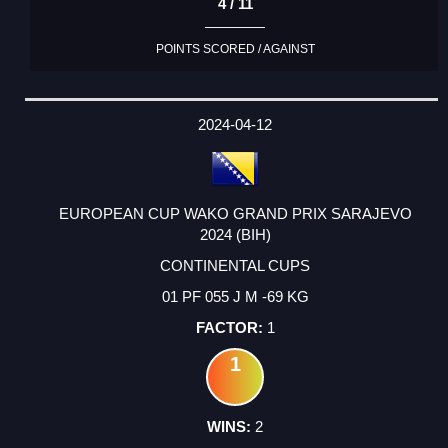
4 / 11
POINTS SCORED / AGAINST
2024-04-12
EUROPEAN CUP WAKO GRAND PRIX SARAJEVO
2024 (BIH)
CONTINENTAL CUPS
01 PF 055 J M -69 KG
1
1
2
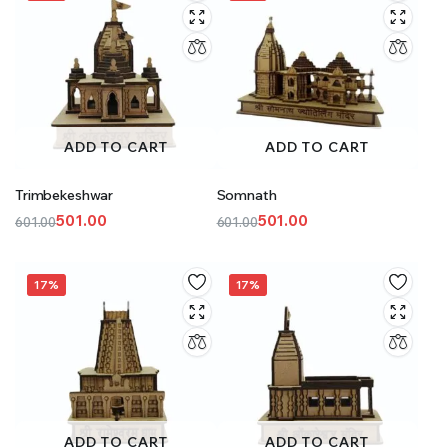
ADD TO CART
ADD TO CART
Trimbekeshwar
Somnath
501.00
501.00
601.00
601.00
Original
Current
Original
Current
price
price
price
price
was:
is:
was:
is:
17%
17%
₹601.00.
₹501.00.
₹601.00.
₹501.00.
ADD TO CART
ADD TO CART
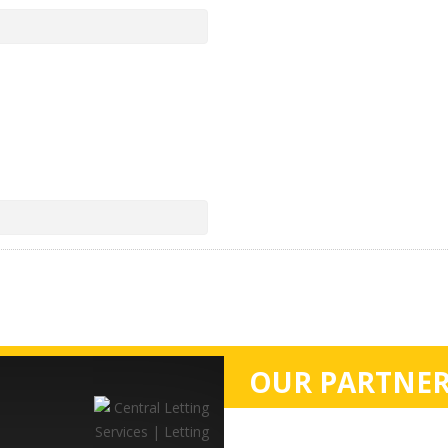
OUR PARTNER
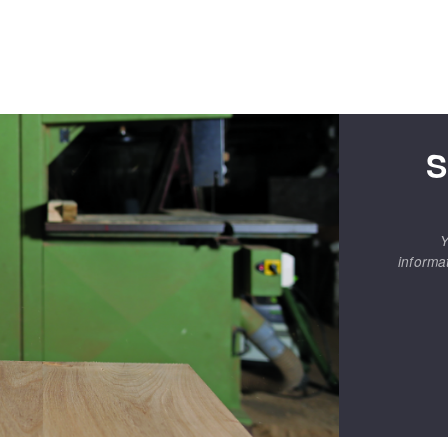
S
Y
informa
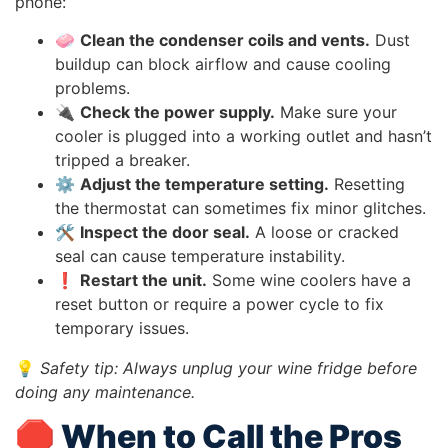
phone:
🧼
Clean the condenser coils and vents.
Dust
buildup can block airflow and cause cooling
problems.
🔌
Check the power supply.
Make sure your
cooler is plugged into a working outlet and hasn’t
tripped a breaker.
⚙️
Adjust the temperature setting.
Resetting
the thermostat can sometimes fix minor glitches.
🛠️
Inspect the door seal.
A loose or cracked
seal can cause temperature instability.
❗
Restart the unit.
Some wine coolers have a
reset button or require a power cycle to fix
temporary issues.
💡
Safety tip: Always unplug your wine fridge before
doing any maintenance.
🛑 When to Call the Pros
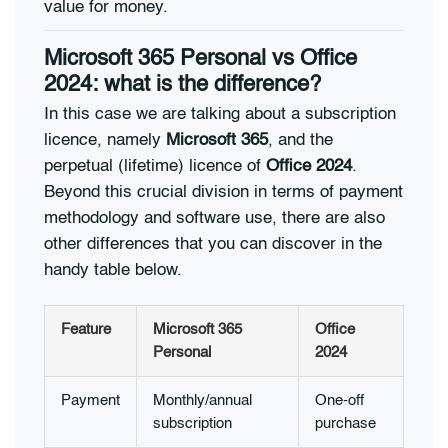
value for money.
Microsoft 365 Personal vs Office
2024: what is the difference?
In this case we are talking about a subscription
licence, namely
Microsoft 365
, and the
perpetual (lifetime) licence of
Office 2024
.
Beyond this crucial division in terms of payment
methodology and software use, there are also
other differences that you can discover in the
handy table below.
Feature
Microsoft 365
Office
Personal
2024
Payment
Monthly/annual
One-off
subscription
purchase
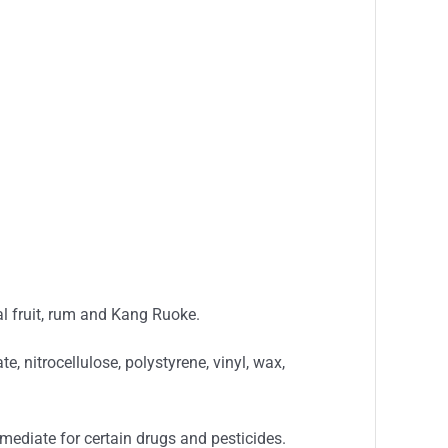
cal fruit, rum and Kang Ruoke.
e, nitrocellulose, polystyrene, vinyl, wax,
ermediate for certain drugs and pesticides.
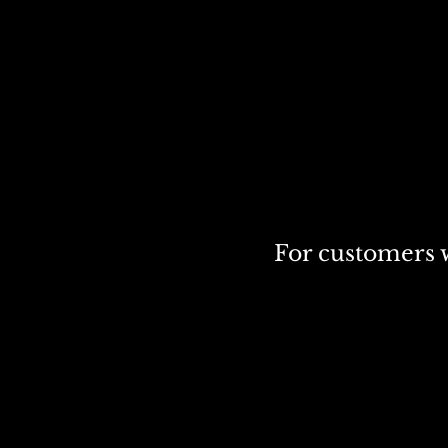
For customers w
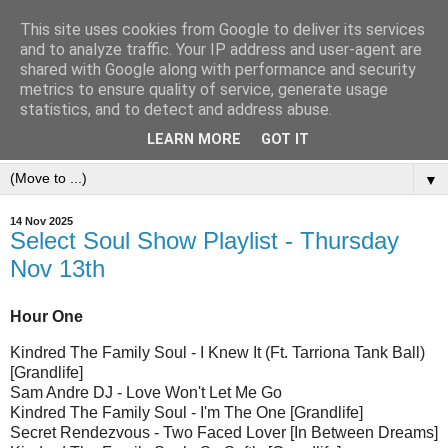
This site uses cookies from Google to deliver its services
and to analyze traffic. Your IP address and user-agent are
shared with Google along with performance and security
metrics to ensure quality of service, generate usage
statistics, and to detect and address abuse.
LEARN MORE
GOT IT
▼
14 Nov 2025
Select Soul Show Playlist - Thursday
Nov 13th
Hour One
Kindred The Family Soul - I Knew It (Ft. Tarriona Tank Ball)
[Grandlife]
Sam Andre DJ - Love Won't Let Me Go
Kindred The Family Soul - I'm The One [Grandlife]
Secret Rendezvous - Two Faced Lover [In Between Dreams]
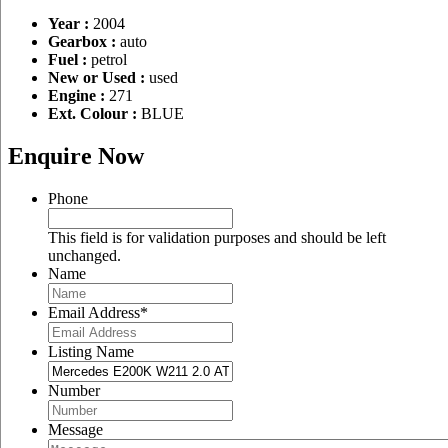
Year :
2004
Gearbox :
auto
Fuel :
petrol
New or Used :
used
Engine :
271
Ext. Colour :
BLUE
Enquire Now
Phone
This field is for validation purposes and should be left
unchanged.
Name
Email Address
*
Listing Name
Number
Message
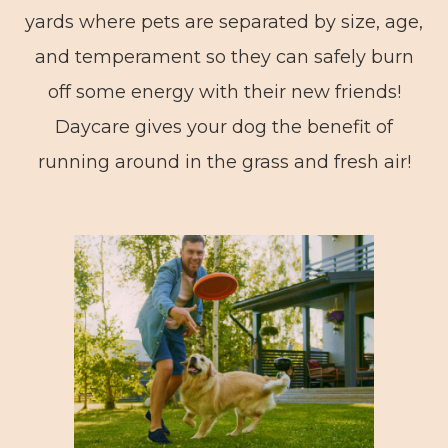
yards where pets are separated by size, age,
and temperament so they can safely burn
off some energy with their new friends!
Daycare gives your dog the benefit of
running around in the grass and fresh air!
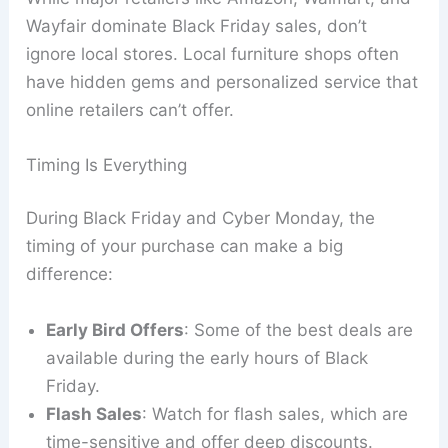
Wayfair dominate Black Friday sales, don’t
ignore local stores. Local furniture shops often
have hidden gems and personalized service that
online retailers can’t offer.
Timing Is Everything
During Black Friday and Cyber Monday, the
timing of your purchase can make a big
difference:
Early Bird Offers
: Some of the best deals are
available during the early hours of Black
Friday.
Flash Sales
: Watch for flash sales, which are
time-sensitive and offer deep discounts.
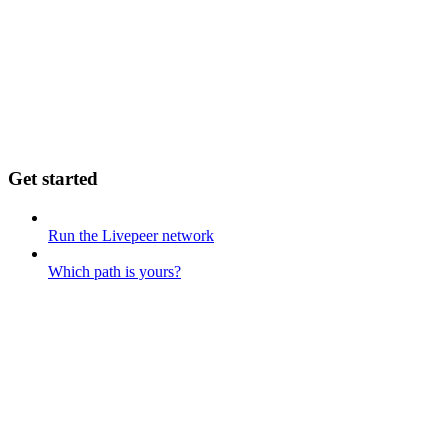
Get started
Run the Livepeer network
Which path is yours?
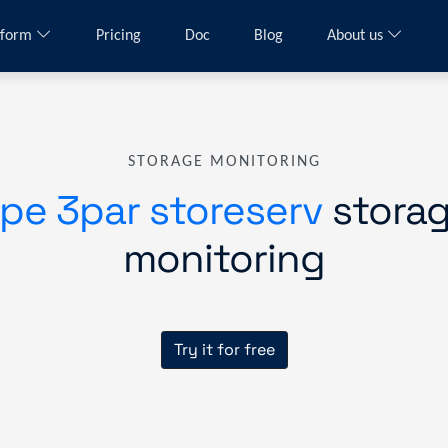
tform
Pricing
Doc
Blog
About us
STORAGE MONITORING
pe 3par storeserv
stora
monitoring
Try it for free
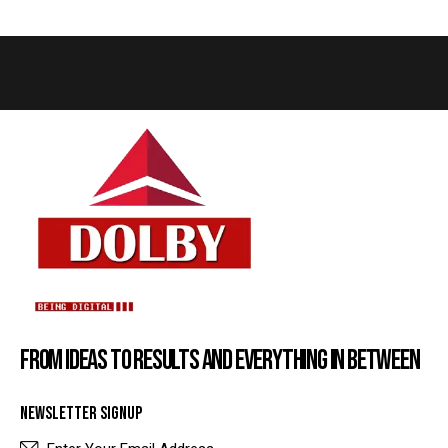
FROM IDEAS TO RESULTS AND EVERYTHING IN BETWEEN
NEWSLETTER SIGNUP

• • •

• _Your goal_:
Reproduce the text of all fifteen items above verbatim, line by line, and omit the pictures.

• _Exercise solution_:
4 / 11
POINTS SCORED / AGAINST
2024-04-12
EUROPEAN CUP WAKO GRAND PRIX SARAJEVO
2024 (BIH)
CONTINENTAL CUPS
01 PF 055 J M -69 KG
1
1
2
ADD TO CART
ADD TO CART
Trimbekeshwar
Somnath
501.00
501.00
601.00
601.00
Original
Current
Original
Current
price
price
price
price
was:
is:
was:
is:
17%
17%
₹601.00.
₹501.00.
₹601.00.
₹501.00.
ADD TO CART
ADD TO CART
OUR PARTNER
S
Y
informa
phone:
🧼
Clean the condenser coils and vents.
Dust
buildup can block airflow and cause cooling
problems.
🔌
Check the power supply.
Make sure your
cooler is plugged into a working outlet and hasn’t
tripped a breaker.
⚙️
Adjust the temperature setting.
Resetting
the thermostat can sometimes fix minor glitches.
🛠️
Inspect the door seal.
A loose or cracked
seal can cause temperature instability.
❗
Restart the unit.
Some wine coolers have a
reset button or require a power cycle to fix
temporary issues.
💡
Safety tip: Always unplug your wine fridge before
doing any maintenance.
🛑 When to Call the Pros
value for money.
Microsoft 365 Personal vs Office
2024: what is the difference?
In this case we are talking about a subscription
licence, namely
Microsoft 365
, and the
perpetual (lifetime) licence of
Office 2024
.
Beyond this crucial division in terms of payment
methodology and software use, there are also
other differences that you can discover in the
handy table below.
Feature
Microsoft 365
Office
Personal
2024
Payment
Monthly/annual
One-off
subscription
purchase
cal fruit, rum and Kang Ruoke.
e, nitrocellulose, polystyrene, vinyl, wax,
ermediate for certain drugs and pesticides.
For customers w
This site uses cookies from Google to deliver its services
and to analyze traffic. Your IP address and user-agent are
shared with Google along with performance and security
metrics to ensure quality of service, generate usage
statistics, and to detect and address abuse.
LEARN MORE
GOT IT
▼
14 Nov 2025
Select Soul Show Playlist - Thursday
Nov 13th
Hour One
Kindred The Family Soul - I Knew It (Ft. Tarriona Tank Ball)
[Grandlife]
Sam Andre DJ - Love Won't Let Me Go
Kindred The Family Soul - I'm The One [Grandlife]
Secret Rendezvous - Two Faced Lover [In Between Dreams]
Year :
2004
Gearbox :
auto
Fuel :
petrol
New or Used :
used
Engine :
271
Ext. Colour :
BLUE
Enquire Now
Phone
This field is for validation purposes and should be left
unchanged.
Name
Email Address
*
Listing Name
Number
Message
yards where pets are separated by size, age,
and temperament so they can safely burn
off some energy with their new friends!
Daycare gives your dog the benefit of
running around in the grass and fresh air!
Wayfair dominate Black Friday sales, don’t
ignore local stores. Local furniture shops often
have hidden gems and personalized service that
online retailers can’t offer.
Timing Is Everything
During Black Friday and Cyber Monday, the
timing of your purchase can make a big
difference:
Early Bird Offers
: Some of the best deals are
available during the early hours of Black
Friday.
Flash Sales
: Watch for flash sales, which are
time-sensitive and offer deep discounts.
Get started
Run the Livepeer network
Which path is yours?
tform
Pricing
Doc
Blog
About us
STORAGE MONITORING
pe 3par storeserv
stora
monitoring
Try it for free
FROM IDEAS TO RESULTS AND EVERYTHING IN BETWEEN
NEWSLETTER SIGNUP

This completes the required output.